Golfer's elbow is most common in people older than 35. Despite its name, golfer's elbow can affect anyone who repetitively stresses the wrists or fingers.

Left untreated, golfer's elbow can cause:

  • Chronic elbow pain
  • A limited range of motion
  • A lasting, fixed bend (contracture) in your elbow

You can take steps to prevent golfer's elbow:

  • Strengthen your forearm muscles. Use light weights or squeeze a tennis ball. Even simple exercises can help your muscles better absorb the energy of sudden physical stress.
  • Stretch before your activity. Walk or jog for a few minutes to warm up your muscles. Then take time for gentle stretching before you begin your game.
  • Fix your form. If you golf, ask an instructor to check your grip and swing technique. The golf swing is a whole-body swing, from the legs up. Sometimes, problems with your swing will cause you to use your wrist muscles more than you should, leading to overload. If you're using older golfing irons, consider upgrading to lighter graphite clubs.

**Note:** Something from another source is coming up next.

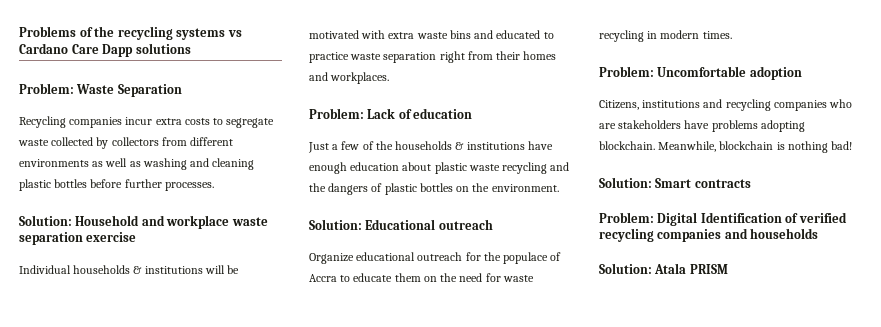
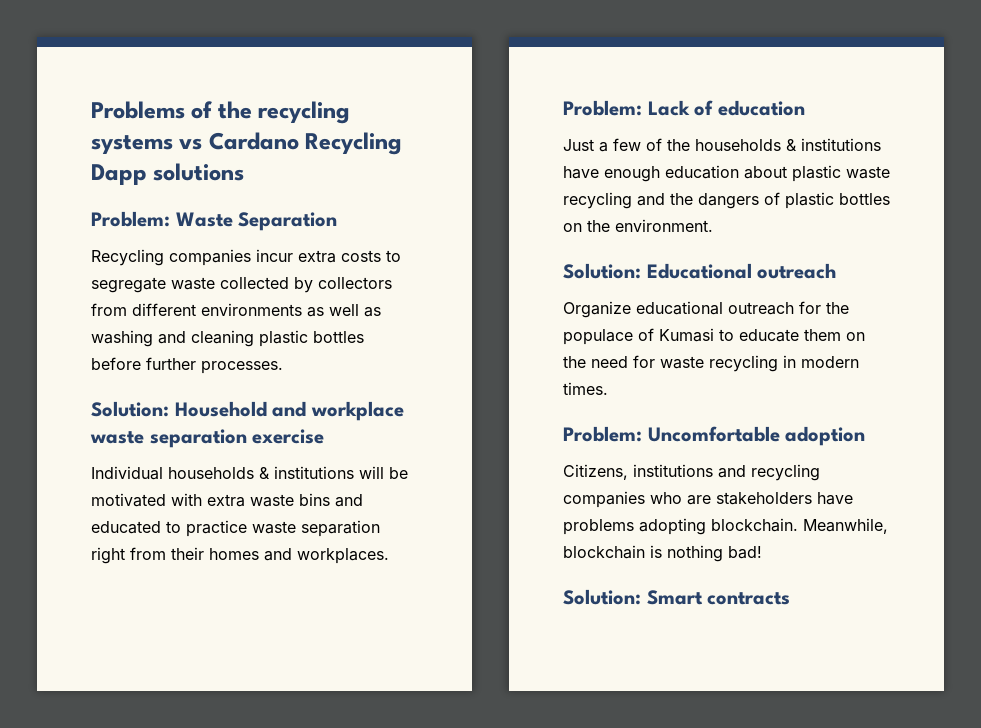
[71,44,99,54] Care -> [305,132,403,155] Recycling
[309,274,337,282] Accra -> [659,328,714,342] Kumasi
[599,212,847,226] [599,228,819,242] [599,263,728,274] // Problem: Digital Identification of verified recycling companies and households // Solution: Atala PRISM -> (791, 598) none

    If you play tennis, ask an instructor to check your technique for serving or hitting a forehand. The design of the racket may play a role too. A racket with a small grip or a heavy head may increase the risk of elbow problems.

  • Lift smartly. When lifting anything — including free weights — keep your wrist rigid and stable to reduce the force transmitted to your elbow.

It's also important to know when to rest. At the first sign of elbow pain, take a break. In addition to self-care measures, time off is often needed to promote healing.